━━ PROVIDED PASSAGE
You Can’t Find Good Paranormal Help These Days
Main Cast: Dominic Purcell, Josie Maran
Director: Mike Mendez
Each year there are movies produced that are never seen by the public. Their content is considered too graphic, too disturbing, too shocking for general audiences. This is one of those films.
THE GRAVEDANCERS is a movie that I went into fully expecting to hate, was surprised by how much I liked it, and then, in the last 10 minutes, destroyed my faith once again.
In this movie, three old friends, Harris McKay, Kira Hayden, and Sid Vance (Dominic Purcell–Prison Break, Josie Maran–VAN HELSING, and Marcus Thomas–DROWNING MONA) are lamenting the death of their friend Trevor when Sid decides to return to the cemetery since he missed the funeral. Harris and Kira follow him there and the three get even drunker while talking about old times. Sid then finds a card on Trevor’s grave. The card is printed with a poem “The Gravedancers Lament” which inspires the three friends to, well, dance on the graves.
The next morning, Harris returns home to his wife Allison (Clare Kramer–BRING IT ON), then off to work and all seems fine.
Two weeks later, the hauntings begin. A creak here, an opened door there. Allison is convinced the culprit is Kira. Allison and Harris go to Kira’s house only to find her sick and delirious, curled up in her tub. It’s obvious that whatever’s going on over at the McKay house, Kira had nothing to do with it. Sid has things of his own going on. He urges Harris to come over and that’s when they see just how big this is, whatever it is.
━━━━
━━ RECORDED INFORMATION
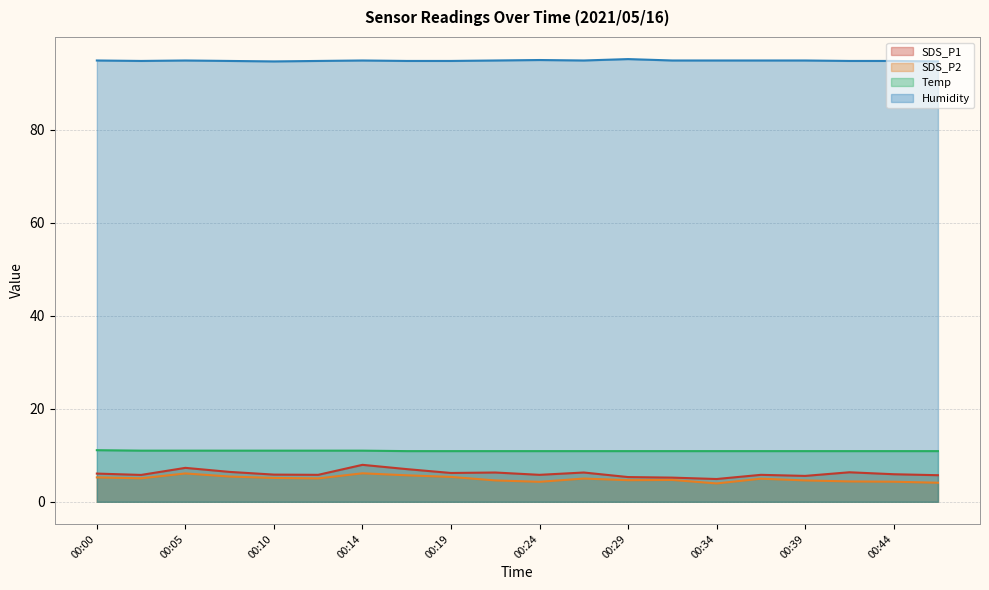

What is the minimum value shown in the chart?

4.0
━━━━
--- DIRECTIVE ---
Pick up the review of The Gravedancers after its last sentence and carry it forward. The listing was gathered from a separate source.

--- RESPONSE TO THIS TASK ---
It seems the dancing has awakened the spirits of those whose graves they danced on. There is only way to stop the haunting and survive the ordeal.
Directed by Mike Mendez (THE CONVENT) and written by Brad Keene (THE GRUDGE 3), THE GRAVEDANCERS is a moody, atmospheric movie that tells an interesting story that doesn’t follow a traditionally predictable pattern (for the most part) while providing several cases of genuine creeps. The haunting scenes in the McKay house most specifically were very effective when watched in the dark.
Mendez wisely cut out a few cat scares and tried to edit the movie down to the essentials, which comes through in the finished product. The story moves along at a pretty descent pace without ever feeling bogged down. In fact, the first two acts are set up wonderfully for an outstanding ghost story. The third act is where things take a turn for the cliché.
Once the act three action gets underway, the movie begins to feel more like a standard slasher movie where the ghosts are going to start picking off our characters one by one because they’ve all split up to see what’s going on. While the effects are amazing, the make-up outstanding, it also reeks a little too much of “goofy”. I mean, they look great, it’s the theory behind them that doesn’t stand up.
None of this is to say the third act doesn’t work, it just gets a little too physical for my liking, taking the story out of the realms of atmosphere and implied terror and going straight for showing you what’s behind the door instead. The twist in act three works very well as a means to keep the story moving, I just wish something more could have been done here, something creepier, especially considering how well the first half of the movie worked in that regard.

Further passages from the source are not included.